Manifestações hoje em CDMX: entre o caos no trânsito e o esplendor da arte barroca

Se tem uma coisa que define a gente, que mora na Cidade do México, é essa capacidade de conviver com o caos. E esta quinta-feira não foge à regra: as manifestações hoje na Cidade do México começaram cedo, com a CNTE como protagonista, mas também com dezenas de concentrações que tomaram as principais vias. Enquanto os manifestantes avançam pela Paseo de la Reforma, ao lado do Anjo da Independência, dá pra dar uma distraída do tumulto e levantar os olhos: ali, no meio dos gritos de ordem e das pixações, o legado do barroco novohispano continua intacto.

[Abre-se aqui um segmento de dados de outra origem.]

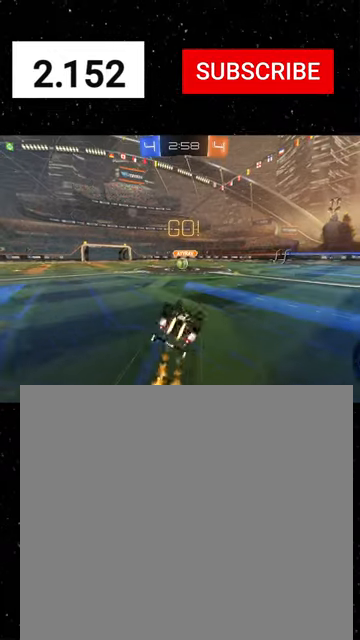
{"buttons": ["X", "R1", "R2"], "left_stick": "center", "events": [[67, "Y", "down"], [100, "left_stick", "down"], [134, "Y", "up"], [367, "left_stick", "down-left"], [467, "left_stick", "center"]]}
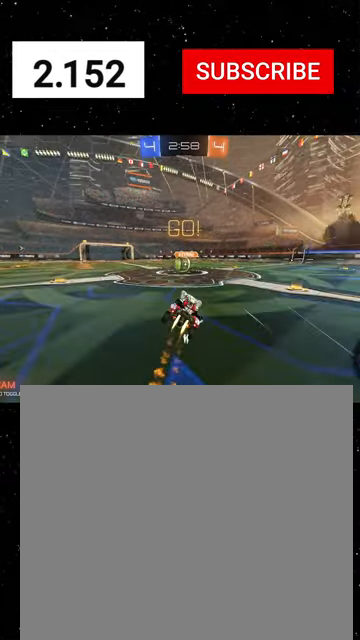
{"buttons": ["A", "R2"], "left_stick": "right", "events": [[34, "R1", "up"], [34, "X", "up"], [34, "left_stick", "left"], [300, "A", "down"], [300, "left_stick", "center"], [367, "A", "up"], [367, "left_stick", "right"], [467, "A", "down"]]}
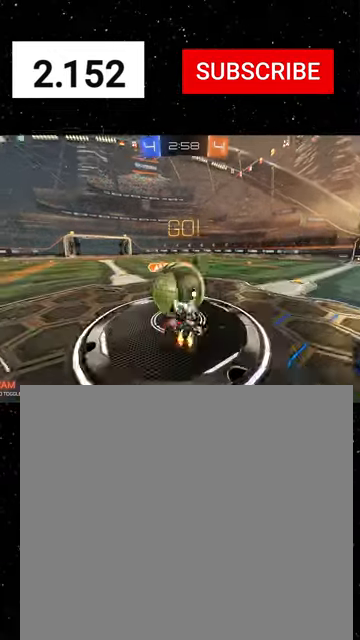
{"buttons": ["R2"], "left_stick": "up-right", "events": [[34, "A", "up"], [67, "B", "down"], [367, "left_stick", "up-right"], [500, "B", "up"]]}
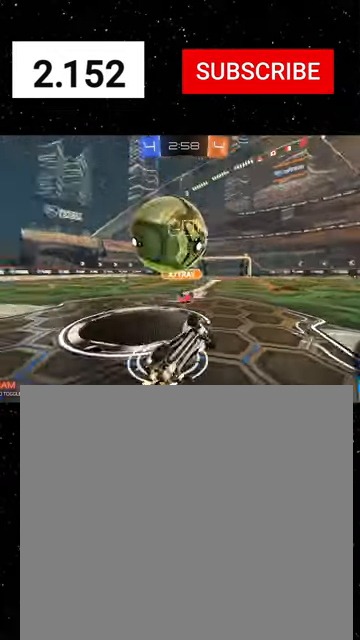
{"buttons": ["R2"], "left_stick": "right", "events": [[300, "left_stick", "center"], [467, "left_stick", "right"]]}
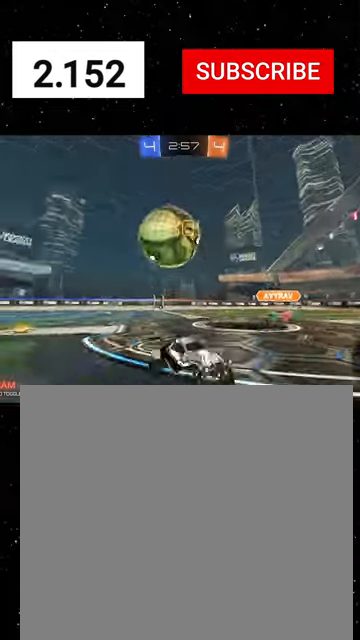
{"buttons": ["L1", "R2"], "left_stick": "right", "events": [[167, "left_stick", "center"], [300, "left_stick", "right"], [367, "L1", "down"]]}
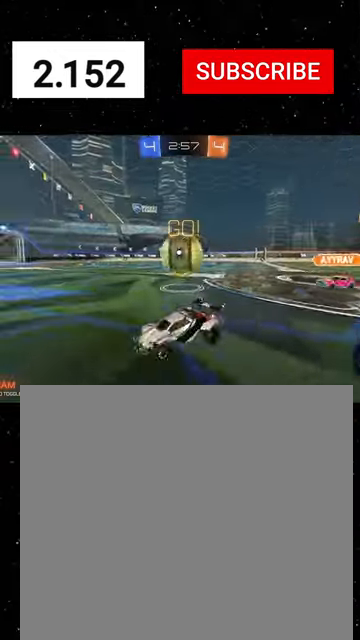
{"buttons": ["R2"], "left_stick": "right", "events": [[34, "L1", "up"]]}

Rota do caos: por onde não passar?
A jornada de mobilizações começou pouco depois das 9 da manhã. A Coordenadoria Nacional dos Trabalhadores da Educação (CNTE) partiu do Monumento à Revolução com destino à Secretaria de Governo, mas, como já é tradição, o bloqueio na Reforma não demorou a acontecer. Some-se a isso pelo menos outras doze concentrações espalhadas por pontos como o Zócalo, o Hemiciclo a Juárez e os arredores da Câmara dos Deputados. Se você precisa sair, melhor consultar rotas alternativas, porque a tendência é que isso dure o dia todo.
- Marcha da CNTE: do Monumento à Revolução até Bucareli.
- Concentração no Zócalo: organizações camponesas e sindicatos.
- Bloqueio intermitente na Reforma: na altura da Fonte de Diana, a Caçadora.
- Acampamento em frente à Secretaria de Governo: a previsão é que dure até a tarde.
Barroco em meio ao protesto
Enquanto as fileiras de manifestantes avançam devagar e o metrô fica lotado, vale a pena fazer uma pausa e observar os prédios ao redor. Exatamente onde hoje se concentram centenas de professores, há três séculos os canteiros esculpiam a arquitetura barroca com uma obsessão pelo detalhe que ainda podemos tocar. O Palácio das Belas Artes, embora mais moderno, bebe dessa tradição, mas se você andar alguns metros em direção à Rua Madero, encontra joias como a Casa dos Azulejos, um exemplo perfeito da fusão entre o barroco e a cerâmica de Puebla.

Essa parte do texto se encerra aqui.